RE: [PATCH v5 5/9] iommufd: Add iommufd fault object

"Tian, Kevin" <kevin.tian@xxxxxxxxx> · Wed, 15 May 2024 08:37:09 +0000

> From: Lu Baolu <baolu.lu@xxxxxxxxxxxxxxx>
> Sent: Tuesday, April 30, 2024 10:57 PM
> 
> @@ -131,6 +131,9 @@ struct iopf_group {
>  	struct iommu_attach_handle *attach_handle;
>  	/* The device's fault data parameter. */
>  	struct iommu_fault_param *fault_param;
> +	/* Used by handler provider to hook the group on its own lists. */
> +	struct list_head node;
> +	u32 cookie;

better put together with attach_handle.

rename 'node' to 'handle_node'

> @@ -128,6 +128,7 @@ enum iommufd_object_type {
>  	IOMMUFD_OBJ_HWPT_NESTED,
>  	IOMMUFD_OBJ_IOAS,
>  	IOMMUFD_OBJ_ACCESS,
> +	IOMMUFD_OBJ_FAULT,

Agree with Jason that 'FAULT_QUEUE' sounds a clearer object name.

> @@ -395,6 +396,8 @@ struct iommufd_device {
>  	/* always the physical device */
>  	struct device *dev;
>  	bool enforce_cache_coherency;
> +	/* outstanding faults awaiting response indexed by fault group id */
> +	struct xarray faults;

this...

> +struct iommufd_fault {
> +	struct iommufd_object obj;
> +	struct iommufd_ctx *ictx;
> +	struct file *filep;
> +
> +	/* The lists of outstanding faults protected by below mutex. */
> +	struct mutex mutex;
> +	struct list_head deliver;
> +	struct list_head response;

...and here worth a discussion.

First the response list is not used. If continuing the choice of queueing
faults per device it should be removed.

But I wonder whether it makes more sense to keep this response
queue per fault object. sounds simpler to me.

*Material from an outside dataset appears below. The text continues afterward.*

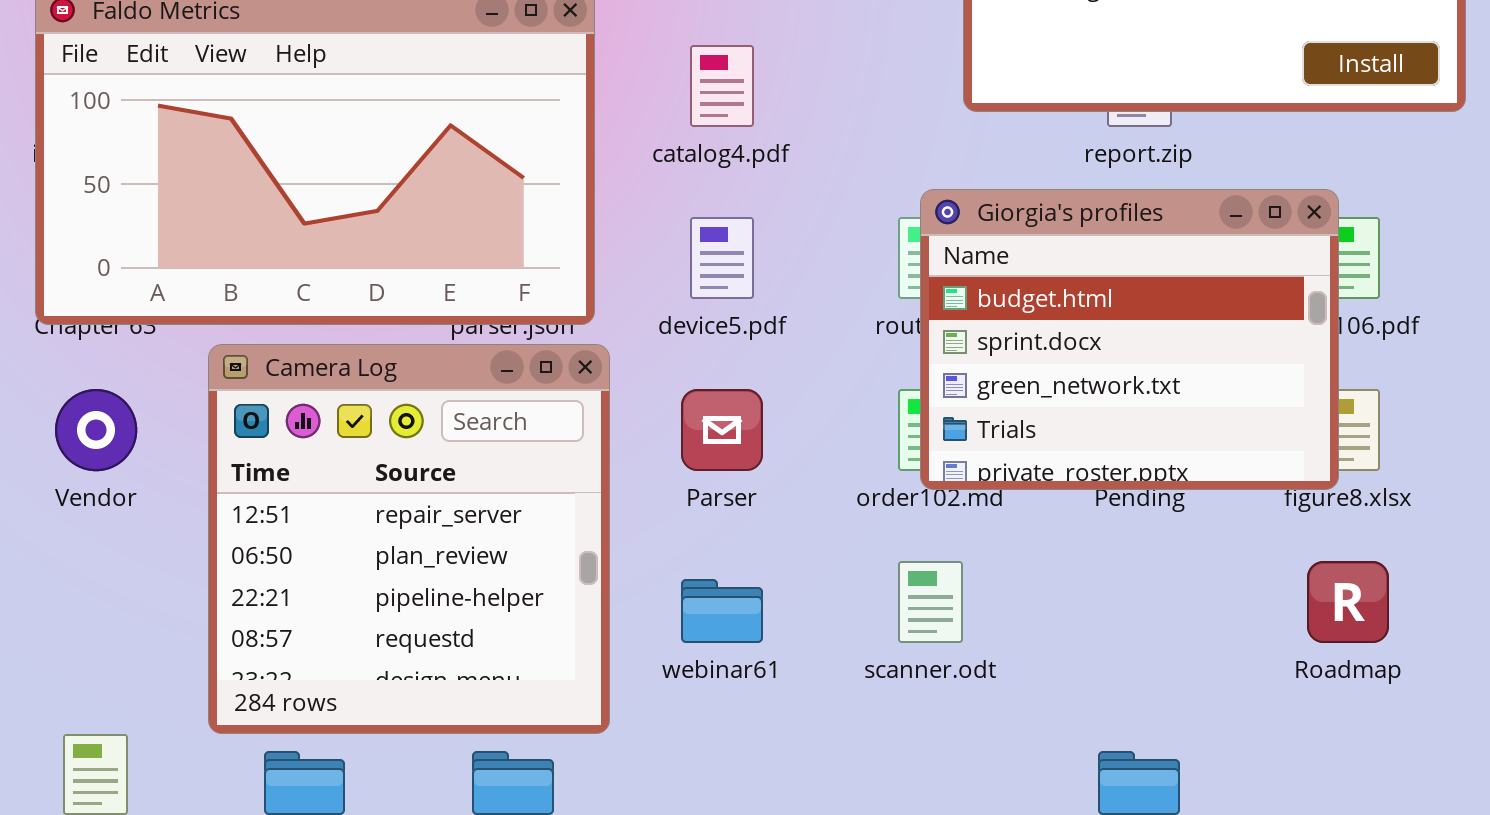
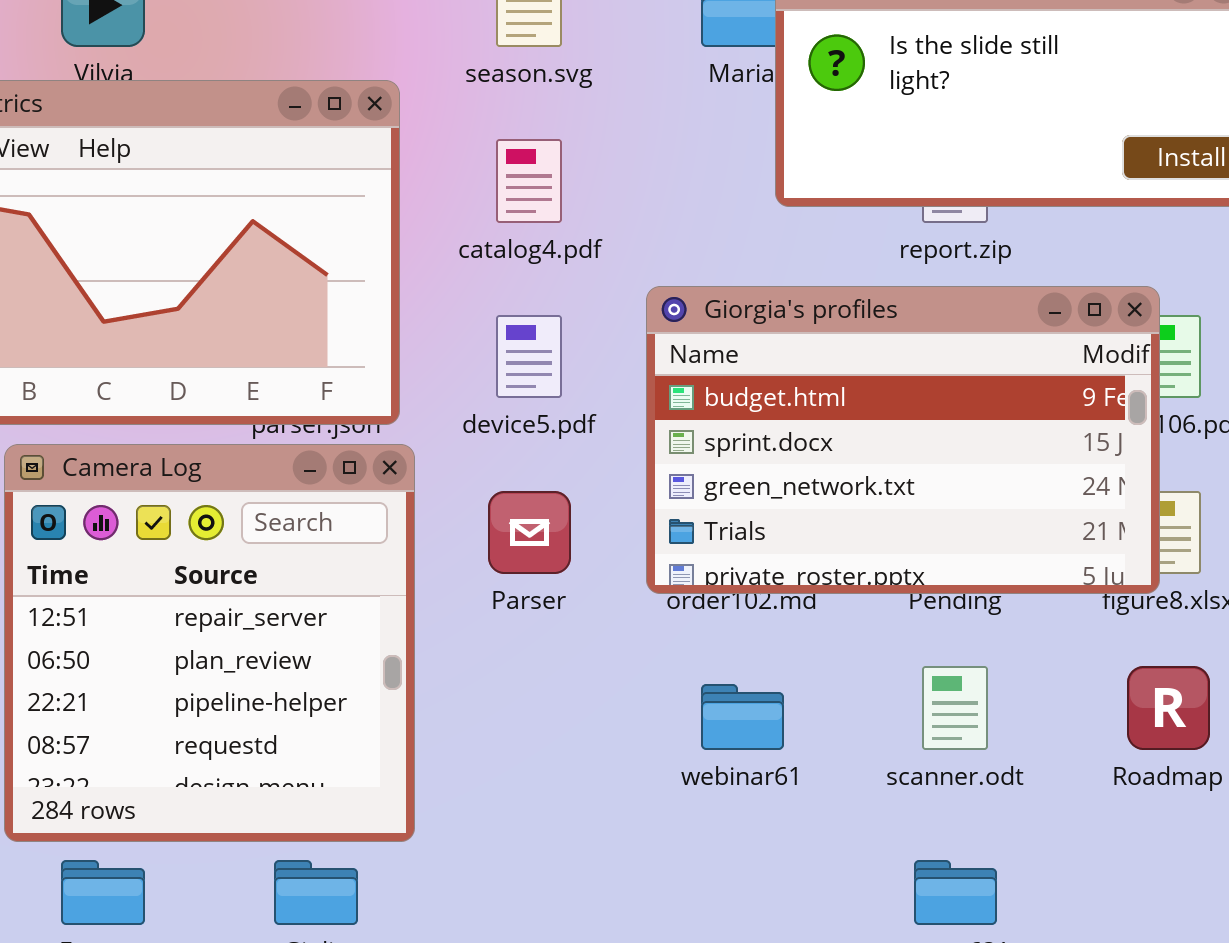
Giorgia's profiles: [920,189,1339,490] -> [646,286,1160,594], resized
scanner.odt: [898,561,963,643] -> [922,666,988,750], moved
webinar61: [681,579,763,643] -> [701,684,784,750], moved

Also it's unclear why we need the response message to carry the
same info as the request while only id/code/cookie are used.

+struct iommu_hwpt_page_response {
+	__u32 size;
+	__u32 flags;
+	__u32 dev_id;
+	__u32 pasid;
+	__u32 grpid;
+	__u32 code;
+	__u32 cookie;
+	__u32 reserved;
+};

If we keep the response queue in the fault object, the response message
only needs to carry size/flags/code/cookie and cookie can identify the
pending message uniquely in the response queue.

> +static ssize_t iommufd_fault_fops_write(struct file *filep, const char __user
> *buf,
> +					size_t count, loff_t *ppos)
> +{
> +	size_t response_size = sizeof(struct iommu_hwpt_page_response);
> +	struct iommufd_fault *fault = filep->private_data;
> +	struct iommu_hwpt_page_response response;
> +	struct iommufd_device *idev = NULL;
> +	struct iopf_group *group;
> +	size_t done = 0;
> +	int rc;
> +
> +	if (*ppos || count % response_size)
> +		return -ESPIPE;
> +
> +	mutex_lock(&fault->mutex);
> +	while (count > done) {
> +		rc = copy_from_user(&response, buf + done, response_size);
> +		if (rc)
> +			break;
> +
> +		if (!idev || idev->obj.id != response.dev_id)
> +			idev = container_of(iommufd_get_object(fault->ictx,
> +							       response.dev_id,
> +
> IOMMUFD_OBJ_DEVICE),
> +					    struct iommufd_device, obj);
> +		if (IS_ERR(idev))
> +			break;
> +
> +		group = xa_erase(&idev->faults, response.cookie);
> +		if (!group)
> +			break;

is 'continue' better?

> +
> +		iopf_group_response(group, response.code);

PCIe spec states that a response failure disables the PRI interface. For SR-IOV
it'd be dangerous allowing user to trigger such code to VF to close the entire
shared PRI interface.

Just another example lacking of coordination for shared capabilities between
PF/VF. But exposing such gap to userspace makes it worse.

I guess we don't want to make this work depending on that cleanup. The
minimal correct thing is to disallow attaching VF to a fault-capable hwpt
with a note here that once we turn on support for VF the response failure
code should not be forwarded to the hardware. Instead it's an indication
that the user cannot serve more requests and such situation waits for
a vPRI reset to recover.

> +		iopf_free_group(group);
> +		done += response_size;
> +
> +		iommufd_put_object(fault->ictx, &idev->obj);

get/put is unpaired:

		if (!idev || idev->obj.id != response.dev_id)
			idev = iommufd_get_object();

		...

		iommufd_put_object(idev);

The intention might be reusing idev if multiple fault responses are
for a same idev. But idev is always put in each iteration then following
messages will access the idev w/o holding the reference.